> **VORLIEGENDER TEXT**
..........
Kiew - Der ukrainische Präsident Janukowitsch hat eine Kabinettsumbildung und Änderungen an den beschlossenen Gesetzen zur Versammlungsfreiheit angekündigt. Das ist den Demonstranten aber nicht genug.

Nach dem mangelnden Entgegenkommen von Präsident Viktor Janukowitsch steuert die Ukraine immer stärker auf eine Ausweitung des blutigen Konflikts zwischen Regierung und Opposition zu: Demonstranten stürmten am Freitag Regierungsgebäude in sechs westlichen Regionen und besetzten das Landwirtschaftsministerium in Kiew. Auch die Barrikaden in der Hauptstadt wurden verstärkt. Janukowitsch zeigte sich indes nur zu minimalen Zugeständnissen bereit, darunter zu einer Kabinettsumbildung.

Bei einer Sondersitzung des Parlaments am Dienstag sollten zudem die im Eilverfahren erlassenen strikten Beschränkungen der Versammlungsfreiheit geändert werden, sagte Janukowitsch nach einem Treffen mit EU-Erweiterungskommissar Stefan Füle. "Wir werden diese Frage regeln." Damit geht er auch auf Forderungen der Bundesregierung ein. Überdies werde er die Regierung umbilden, sagte Janukowitsch. Die Kernforderungen der Opposition - seinen eigenen Rücktritt und vorgezogene Parlaments- und Präsidentschaftswahlen - will er aber nicht erfüllen. Sollte es keine politische Einigung geben, dann werde er "alle legalen Mittel" ausnutzen, drohte er.
..........
> **ENTNOMMENE DATEN**
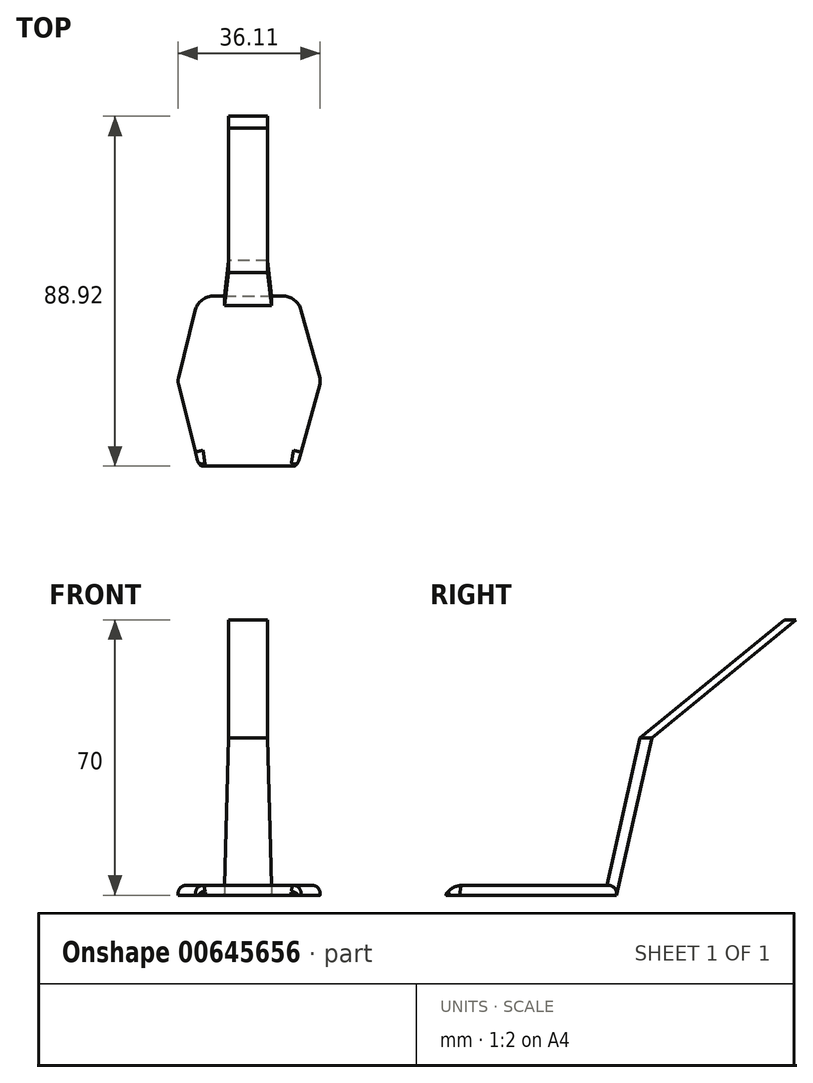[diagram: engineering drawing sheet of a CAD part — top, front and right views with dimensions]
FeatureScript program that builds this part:
annotation { "Feature Type Name" : "Feature", "Feature Type Description" : "" }
export const myFeature = defineFeature(function(context is Context, id is Id, definition is map)
    precondition{}
    {
        {
            var Q0;
            Q0=qCreatedBy(makeId("Top.planeOp"),FACE);
            var sketch = newSketch(context, id + "F0", { "sketchPlane" : qUnion([Q0])});
            skLineSegment(sketch, "E0.0", {"start": v(-12.5, 21.65) * mm, "end": v(12.5, 21.65) * mm});
            skLineSegment(sketch, "E0.1", {"start": v(12.5, 21.65) * mm, "end": v(18.43, 0) * mm});
            skLineSegment(sketch, "E0.2", {"start": v(18.43, 0) * mm, "end": v(12.5, -21.65) * mm});
            skLineSegment(sketch, "E0.3", {"start": v(12.5, -21.65) * mm, "end": v(-12.5, -21.65) * mm});
            skLineSegment(sketch, "E0.4", {"start": v(-12.5, -21.65) * mm, "end": v(-17.89, 0) * mm});
            skLineSegment(sketch, "E0.5", {"start": v(-17.89, 0) * mm, "end": v(-12.5, 21.65) * mm});
            skPoint(sketch, "E0.0.midPoint", {"position": v(0, 21.65) * mm});
            skSolve(sketch);
        }
        {
            var Q0;
            Q0 = qSketchRegion(id + "F0", true);
            extrude(context, id + "F1", {"entities" : qUnion([Q0]), "depth" : 2.5 * mm, "offsetDistance" : 25 * mm});
        }
        {
            var Q0;
            Q0=qCreatedBy(makeId("Top.planeOp"),FACE);
            cPlane(context, id + "F2", {"entities" : qUnion([Q0]), "cplaneType" : CPlaneType.OFFSET, "offset" : 40 * mm, "width" : 150 * mm, "height" : 150 * mm});
        }
        {
            var Q0;
            Q0=qCreatedBy(id+"F2.planeOp",FACE);
            var sketch = newSketch(context, id + "F3", { "sketchPlane" : qUnion([Q0])});
            skLineSegment(sketch, "E1.bottom", {"start": v(5, 27.57) * mm, "end": v(-5, 27.57) * mm});
            skLineSegment(sketch, "E1.top", {"start": v(5, 30.57) * mm, "end": v(-5, 30.57) * mm});
            skLineSegment(sketch, "E1.left", {"start": v(5, 27.57) * mm, "end": v(5, 30.57) * mm});
            skLineSegment(sketch, "E1.right", {"start": v(-5, 27.57) * mm, "end": v(-5, 30.57) * mm});
            skPoint(sketch, "E1.middle", {"position": v(0, 29.07) * mm});
            skSolve(sketch);
        }
        {
            var Q0;
            Q0=makeQuery(id+"F1.opExtrude","CAP_FACE",FACE,{"disambiguationData":[OSD([sQuery(id+"F0.wireOp",EDGE,"E0.0"),sQuery(id+"F0.wireOp",EDGE,"E0.1"),sQuery(id+"F0.wireOp",EDGE,"E0.2"),sQuery(id+"F0.wireOp",EDGE,"E0.3"),sQuery(id+"F0.wireOp",EDGE,"E0.4"),sQuery(id+"F0.wireOp",EDGE,"E0.5")])],"isStart":true});
            var sketch = newSketch(context, id + "F4", { "sketchPlane" : qUnion([Q0])});
            skLineSegment(sketch, "E2.bottom", {"start": v(6, -21.65) * mm, "end": v(-6, -21.65) * mm});
            skLineSegment(sketch, "E2.top", {"start": v(6, -18.65) * mm, "end": v(-6, -18.65) * mm});
            skLineSegment(sketch, "E2.left", {"start": v(6, -21.65) * mm, "end": v(6, -18.65) * mm});
            skLineSegment(sketch, "E2.right", {"start": v(-6, -21.65) * mm, "end": v(-6, -18.65) * mm});
            skPoint(sketch, "E2.middle", {"position": v(0, -20.15) * mm});
            skSolve(sketch);
        }
        {
            var Q1;
            Q1=makeQuery(id+"F4.imprint","IMPRINT",FACE,{"disambiguationData":[TD([[makeQuery(id+"F4.imprint","IMPRINT",EDGE,{"derivedFrom":sQuery(id+"F4.wireOp",EDGE,"E2.bottom")}),1.0]])]});
            var Q2;
            Q2=makeQuery(id+"F3.imprint","IMPRINT",FACE,{"disambiguationData":[TD([[makeQuery(id+"F3.imprint","IMPRINT",EDGE,{"derivedFrom":sQuery(id+"F3.wireOp",EDGE,"E1.bottom")}),-1.0]])]});
            loft(context, id + "F5", {"operationType" : NewBodyOperationType.ADD, "sheetProfilesArray" : [{ "sheetProfileEntities" : qUnion([Q1]) }, { "sheetProfileEntities" : qUnion([Q2]) }]});
        }
        {
            var Q0;
            Q0=qCreatedBy(id+"F2.planeOp",FACE);
            cPlane(context, id + "F6", {"entities" : qUnion([Q0]), "cplaneType" : CPlaneType.OFFSET, "offset" : 30 * mm, "width" : 150 * mm, "height" : 150 * mm});
        }
        {
            var Q0;
            Q0=qCreatedBy(id+"F6.planeOp",FACE);
            var sketch = newSketch(context, id + "F7", { "sketchPlane" : qUnion([Q0])});
            skLineSegment(sketch, "E3.bottom", {"start": v(5, 64.27) * mm, "end": v(-5, 64.27) * mm});
            skLineSegment(sketch, "E3.top", {"start": v(5, 67.27) * mm, "end": v(-5, 67.27) * mm});
            skLineSegment(sketch, "E3.left", {"start": v(5, 64.27) * mm, "end": v(5, 67.27) * mm});
            skLineSegment(sketch, "E3.right", {"start": v(-5, 64.27) * mm, "end": v(-5, 67.27) * mm});
            skPoint(sketch, "E3.middle", {"position": v(0, 65.77) * mm});
            skSolve(sketch);
        }
        {
            var Q1;
            Q1=makeQuery(id+"F5.opLoft","CAP_FACE",FACE,{"disambiguationData":[OSD([makeQuery(id+"F3.imprint","IMPRINT",FACE,{"disambiguationData":[TD([[makeQuery(id+"F3.imprint","IMPRINT",EDGE,{"derivedFrom":sQuery(id+"F3.wireOp",EDGE,"E1.bottom")}),-1.0]])]})])],"isStart":true});
            var Q2;
            Q2=makeQuery(id+"F7.imprint","IMPRINT",FACE,{"disambiguationData":[TD([[makeQuery(id+"F7.imprint","IMPRINT",EDGE,{"derivedFrom":sQuery(id+"F7.wireOp",EDGE,"E3.bottom")}),-1.0]])]});
            loft(context, id + "F8", {"operationType" : NewBodyOperationType.ADD, "sheetProfilesArray" : [{ "sheetProfileEntities" : qUnion([Q1]) }, { "sheetProfileEntities" : qUnion([Q2]) }]});
        }
        {
            var Q0;
            Q0=makeQuery(id+"F1.opExtrude","CAP_EDGE",EDGE,{"disambiguationData":[OSD([sQuery(id+"F0.wireOp",EDGE,"E0.3")])],"isStart":false});
            chamfer(context, id + "F9", {"entities" : qUnion([Q0]), "width" : 2 * mm, "tangentPropagation" : true});
        }
        {
            var Q0;
            {var subQ0=sQuery(id+"F0.wireOp",EDGE,"E0.3");Q0=makeQuery(id+"F9.opChamfer","BLEND_EDGE",EDGE,{"blendedFrom":[makeQuery(id+"F1.opExtrude","CAP_EDGE",EDGE,{"disambiguationData":[OSD([subQ0])],"isStart":false}),makeQuery(id+"F1.opExtrude","CAP_FACE",FACE,{"disambiguationData":[OSD([sQuery(id+"F0.wireOp",EDGE,"E0.0"),sQuery(id+"F0.wireOp",EDGE,"E0.1"),sQuery(id+"F0.wireOp",EDGE,"E0.2"),subQ0,sQuery(id+"F0.wireOp",EDGE,"E0.4"),sQuery(id+"F0.wireOp",EDGE,"E0.5")])],"isStart":false})],"blendedInto":[makeQuery(id+"F1.opExtrude","CAP_FACE",FACE,{"disambiguationData":[OSD([sQuery(id+"F0.wireOp",EDGE,"E0.0"),sQuery(id+"F0.wireOp",EDGE,"E0.1"),sQuery(id+"F0.wireOp",EDGE,"E0.2"),subQ0,sQuery(id+"F0.wireOp",EDGE,"E0.4"),sQuery(id+"F0.wireOp",EDGE,"E0.5")])],"isStart":false})]});}
            fillet(context, id + "F10", {"entities" : qUnion([Q0]), "radius" : 5 * mm, "tangentPropagation" : true, "allowEdgeOverflow" : false});
        }
        {
            var Q0;
            Q0=makeQuery(id+"F1.opExtrude","SWEPT_EDGE",EDGE,{"disambiguationData":[OSD([sQuery(id+"F0.wireOp",EDGE,"E0.0"),sQuery(id+"F0.wireOp",EDGE,"E0.5")])]});
            var Q1;
            Q1=makeQuery(id+"F1.opExtrude","SWEPT_EDGE",EDGE,{"disambiguationData":[OSD([sQuery(id+"F0.wireOp",EDGE,"E0.0"),sQuery(id+"F0.wireOp",EDGE,"E0.1")])]});
            fillet(context, id + "F11", {"entities" : qUnion([Q0, Q1]), "radius" : 5 * mm, "tangentPropagation" : true, "allowEdgeOverflow" : false});
        }
        {
            var Q0;
            Q0=makeQuery(id+"F1.opExtrude","SWEPT_EDGE",EDGE,{"disambiguationData":[OSD([sQuery(id+"F0.wireOp",EDGE,"E0.4"),sQuery(id+"F0.wireOp",EDGE,"E0.5")])]});
            var Q1;
            Q1=makeQuery(id+"F1.opExtrude","SWEPT_EDGE",EDGE,{"disambiguationData":[OSD([sQuery(id+"F0.wireOp",EDGE,"E0.1"),sQuery(id+"F0.wireOp",EDGE,"E0.2")])]});
            fillet(context, id + "F12", {"entities" : qUnion([Q0, Q1]), "radius" : 3 * mm, "tangentPropagation" : true, "allowEdgeOverflow" : false});
        }
        {
            var Q0;
            Q0=makeQuery(id+"F1.opExtrude","CAP_EDGE",EDGE,{"disambiguationData":[OSD([sQuery(id+"F0.wireOp",EDGE,"E0.2")])],"isStart":false});
            var Q1;
            Q1=makeQuery(id+"F1.opExtrude","CAP_EDGE",EDGE,{"disambiguationData":[OSD([sQuery(id+"F0.wireOp",EDGE,"E0.1")])],"isStart":false});
            var Q2;
            Q2=makeQuery(id+"F1.opExtrude","CAP_EDGE",EDGE,{"disambiguationData":[OSD([sQuery(id+"F0.wireOp",EDGE,"E0.4")])],"isStart":false});
            var Q3;
            Q3=makeQuery(id+"F1.opExtrude","CAP_EDGE",EDGE,{"disambiguationData":[OSD([sQuery(id+"F0.wireOp",EDGE,"E0.5")])],"isStart":false});
            fillet(context, id + "F13", {"entities" : qUnion([Q0, Q1, Q2, Q3]), "radius" : 2 * mm, "tangentPropagation" : true, "allowEdgeOverflow" : false});
        }
        {
            var Q0;
            {var subQ0=sQuery(id+"F0.wireOp",EDGE,"E0.3");Q0=makeQuery(id+"F9.opChamfer","BLEND_EDGE",EDGE,{"blendedFrom":[makeQuery(id+"F1.opExtrude","CAP_EDGE",EDGE,{"disambiguationData":[OSD([subQ0])],"isStart":false}),makeQuery(id+"F1.opExtrude","SWEPT_FACE",FACE,{"disambiguationData":[OSD([subQ0])]})],"blendedInto":[makeQuery(id+"F1.opExtrude","SWEPT_FACE",FACE,{"disambiguationData":[OSD([subQ0])]})]});}
            fillet(context, id + "F14", {"entities" : qUnion([Q0]), "radius" : 1 * mm, "tangentPropagation" : true, "allowEdgeOverflow" : false});
        }
    });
..........
> **ÜBUNGSAUFGABEN**
1. Beantworte diese Fragen zum Text über die Lage in der Ukraine.
(a) Mit wem traf sich Janukowitsch, bevor er die Änderungen ankündigte?
(b) Welches Ministerium in Kiew besetzten die Demonstranten?
(c) In wie vielen westlichen Regionen stürmten Demonstranten Regierungsgebäude?
2. Setze den Text über die Lage in der Ukraine nach seinem letzten Satz fort.

> **LÖSUNGEN**
1.
(a) Mit EU-Erweiterungskommissar Stefan Füle.
(b) Das Landwirtschaftsministerium.
(c) In sechs westlichen Regionen.

2.
Bei einem Treffen mit den Oppositionsführern am Donnerstagabend hatte Janukowitsch eine Freilassung aller Demonstranten versprochen, sonst aber keine Zugeständnisse gemacht. Oppositionspolitiker Vitali Klitschko sagte unter den Pfiffen von tausenden enttäuschten Regierungsgegnern auf dem Unabhängigkeitsplatz, "ein Machtwechsel ohne Blutvergießen ist immer noch möglich". Doch ist den Politikern die Kontrolle über die Protestbewegung längst entglitten.

In der Hauptstadt rückten die Demonstranten ihre Festungen bis auf Sichtweite zum Präsidentenpalast vor. In der Nacht war das Landwirtschaftsministerium in Kiew gestürmt worden. Die Aktivisten der Bewegung Gemeinsame Sache (Spilna Sprawa) hätten das Gebäude auf der Chreschtschatik-Straße rund hundert Meter vom Unabhängigkeitsplatz besetzt, schrieb der Anführer der Bewegung, Olexander Daniljuk, auf seiner Facebook-Seite.

In Lemberg (Lwiw) hielten 200 Demonstranten das Gebäude der Regionalverwaltung besetzt, nachdem sie Gouverneur Oleg Salo gezwungen hatten, seinen Rücktritt zu unterschreiben. In Tscherniwzi an der Grenze zu Rumänien griffen Regierungsgegner den Sitz von Gouverneur und Parlament an und lieferten sich stundenlange Handgemenge, der Präsident des Regionalparlaments wurde am Kopf verletzt, schließlich überließen Sicherheitskräfte und Politiker das Gebäude den Angreifern. Auch in Luzk, Riwne, Ternopil und Chmelnizki wurden Verwaltungsgebäude besetzt.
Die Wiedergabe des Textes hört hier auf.